Dhabas aren’t the only spaces where photos are being sited. “The dhaba is just one site where women are outsiders. There are many others, and, depending on one’s specific identities, the dynamics change with every change of space,” says Khatri. “So we essentially encourage people to send in photos, stories, and narratives of experiences that defy gender norms in different real-world spaces.”

The Girls at Dhabas Facebook page has posts on interesting events such as #GirlsOnBikes, a bicycle-riding meet: “CALLING ALL GIRLS! Meet us this Sunday @ 10am for a bike ride through our cities. After the ride, we will be gathering for a dialogue over nashta [breakfast], in the company of all the amaze [sic] women who show up, and allies. Invite all your girlfrands [sic] and aunties!”

Although Girls at Dhabas started in Pakistan, they have been collaborating with feminists all over South Asia. “In that sense, we view our group as a South Asian one rather than a Pakistani one,” says Khatri. 

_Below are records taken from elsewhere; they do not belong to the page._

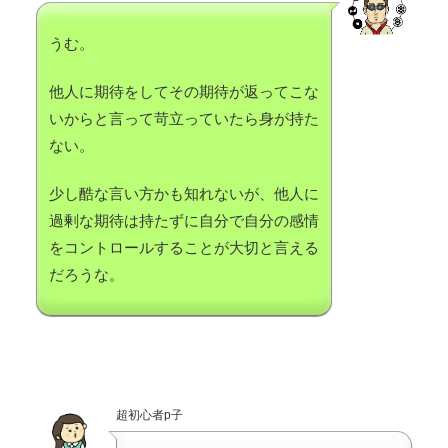
うむ。
他人に期待をしてその期待が返ってこな
いからと言って苛立っていたら身が持た
ない。
少し酷な言い方かも知れないが、他人に
過剰な期待は持たずに自分で自分の感情
をコントロールすることが大切と言える
だろうな。
超初心者p子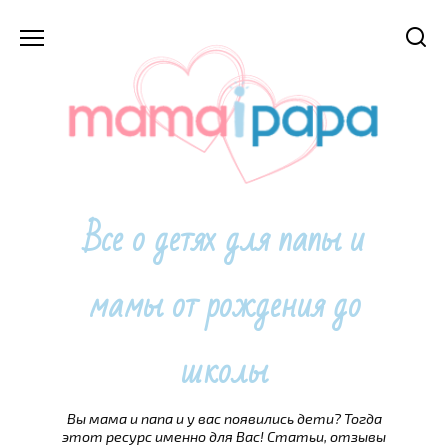
Перейти
к
содержанию
Все о детях для папы и
мамы от рождения до
школы
Вы мама и папа и у вас появились дети? Тогда
этот ресурс именно для Вас! Статьи, отзывы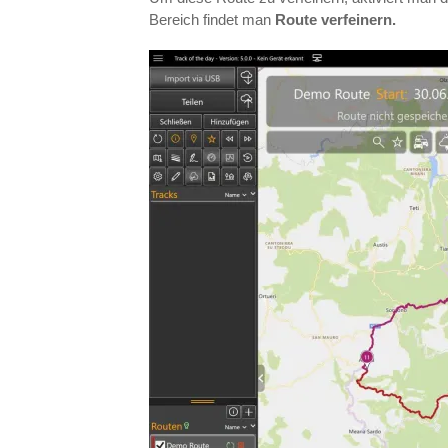
Bereich findet man
Route verfeinern.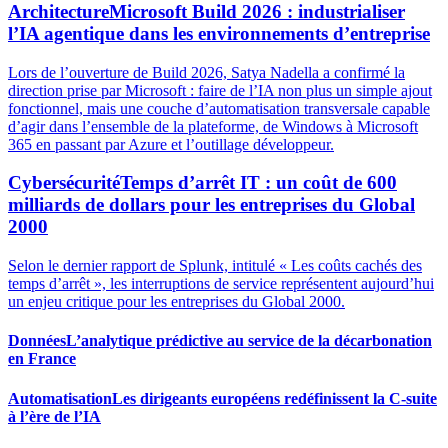
Architecture
Microsoft Build 2026 : industrialiser
l’IA agentique dans les environnements d’entreprise
Lors de l’ouverture de Build 2026, Satya Nadella a confirmé la
direction prise par Microsoft : faire de l’IA non plus un simple ajout
fonctionnel, mais une couche d’automatisation transversale capable
d’agir dans l’ensemble de la plateforme, de Windows à Microsoft
365 en passant par Azure et l’outillage développeur.
Cybersécurité
Temps d’arrêt IT : un coût de 600
milliards de dollars pour les entreprises du Global
2000
Selon le dernier rapport de Splunk, intitulé « Les coûts cachés des
temps d’arrêt », les interruptions de service représentent aujourd’hui
un enjeu critique pour les entreprises du Global 2000.
Données
L’analytique prédictive au service de la décarbonation
en France
Automatisation
Les dirigeants européens redéfinissent la C-suite
à l’ère de l’IA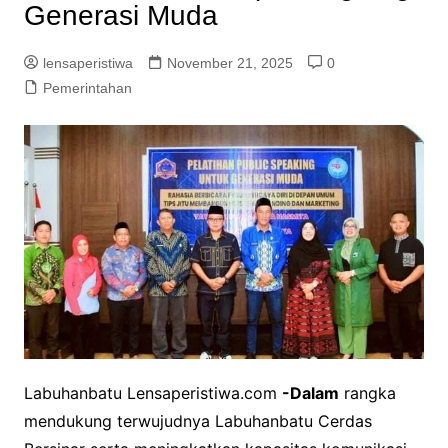
Generasi Muda
lensaperistiwa
November 21, 2025
0
Pemerintahan
Labuhanbatu Lensaperistiwa.com
-Dalam
rangka
mendukung terwujudnya Labuhanbatu Cerdas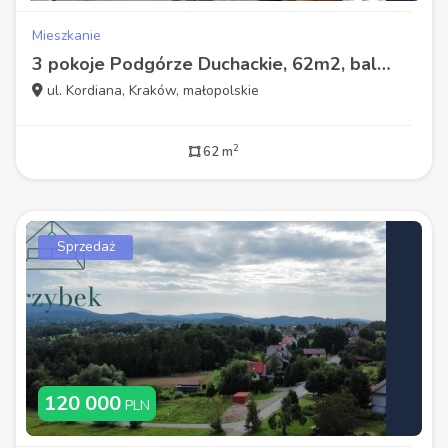
Mieszkanie
3 pokoje Podgórze Duchackie, 62m2, balkon
ul. Kordiana, Kraków, małopolskie
2
62 m
Sprzedaż
120 000
PLN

They have found enormous inspiration, support, and strength from feminist movements in India, and have been influenced by the ideas in the book Why Loiter? Women and Risk on Mumbai Streets. Published in 2011 by Mumbai-based sociologist Shilpa Phadke, journalist Sameera Khan, and architect Shilpa Ranade, the book has spawned a movement across Indian cities that organizes campaigns to encourage women to visibly and freely “loiter about” in public spaces—such as gardens, fairs, trains (after hours), and just about anywhere.

Girls at Dhabas found many similarities between women’s experiences in Mumbai and urban Pakistan. “We have definitely found a lot of strength through Why Loiter, as well as several other groups based in India—Blank Noise and Feminism in India, to name a few,” says Khatri. “It’s encouraging to know that there is a history and context to gender dynamics in public spaces in South Asia, that there is a bigger support group and resource base than we realized, that so much more can be done when we do it together.”

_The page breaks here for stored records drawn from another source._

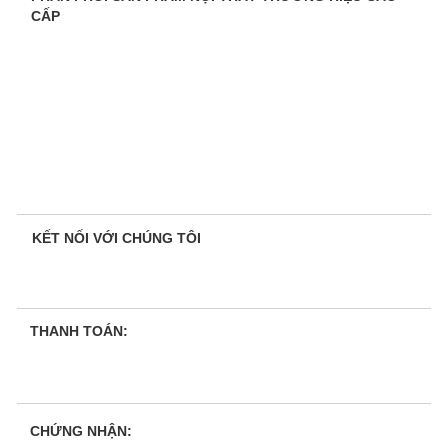
CẤP
KẾT NỐI VỚI CHÚNG TÔI
THANH TOÁN:
CHỨNG NHẬN: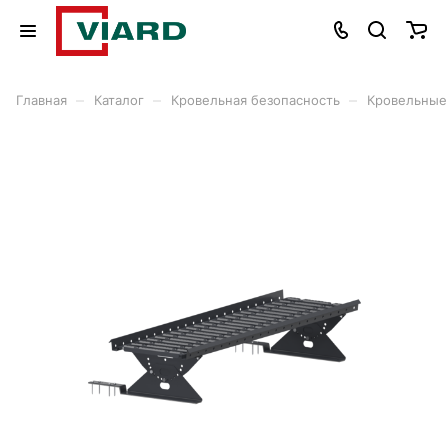
–
–
–
Главная
Каталог
Кровельная безопасность
Кровельные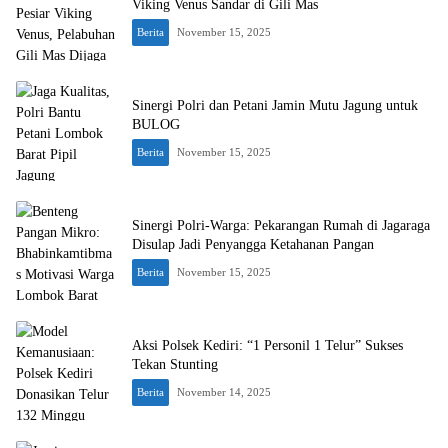
Viking Venus Sandar di Gili Mas
Berita
November 15, 2025
Sinergi Polri dan Petani Jamin Mutu Jagung untuk
BULOG
Berita
November 15, 2025
Sinergi Polri-Warga: Pekarangan Rumah di Jagaraga
Disulap Jadi Penyangga Ketahanan Pangan
Berita
November 15, 2025
Aksi Polsek Kediri: “1 Personil 1 Telur” Sukses
Tekan Stunting
Berita
November 14, 2025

Last December, the annual Why Loiter? social media campaign on Twitter and Facebook included conversations, videos, and TweetChats from Pakistan on the art of loitering. Girls at Dhabas hosted #WhyLoiter events, online as well as offline, in Pakistan on the same days they were being held  in India.

The Twitter feeds of both movements have an ongoing conversation, which has helped remove the barriers of distance and geography. Several posts share stories of liberation and the struggle to reclaim public spaces.

“Is there a difference between Lahore and Islamabad in the opportunity to loiter?” asks @WhyLoiter in one. About Islamabad, Pakistan-based @bytesforallPK replies, “Beautiful city with a lot of places to loiter but it didn’t even have any buses until just a few months ago.”

@whyloiter: “No buses at all?”

@girlsatdhabas: “Funnily enough most women I know have never been on a bus. Considered unsafe/for the lower class. Same for lhr metro.”

@whyloiter: “How are poor women expected to commute?”

@girlsatdhabas: “Poor women expected to use buses or metro, which themselves are a nightmare. No space, men sitting in women’s section.”

@bytesforallPK: “Some of the buses in LHR are actually not that bad, but then I’ve been told to wear a dupatta by several women. :( ”

@whyloiter: “This ‘advice’ repeats itself across cities. Women being policed ‘for our own good.’”

Khatri intends to collaborate further with Why Loiter and has also begun a series of Twitter discussions to take the initiative to other areas in Pakistan. “The response from feminist collectives across the border has been reassuring and relieving. The connections we’ve made with activists and women have easily been the best part of the response,” she says.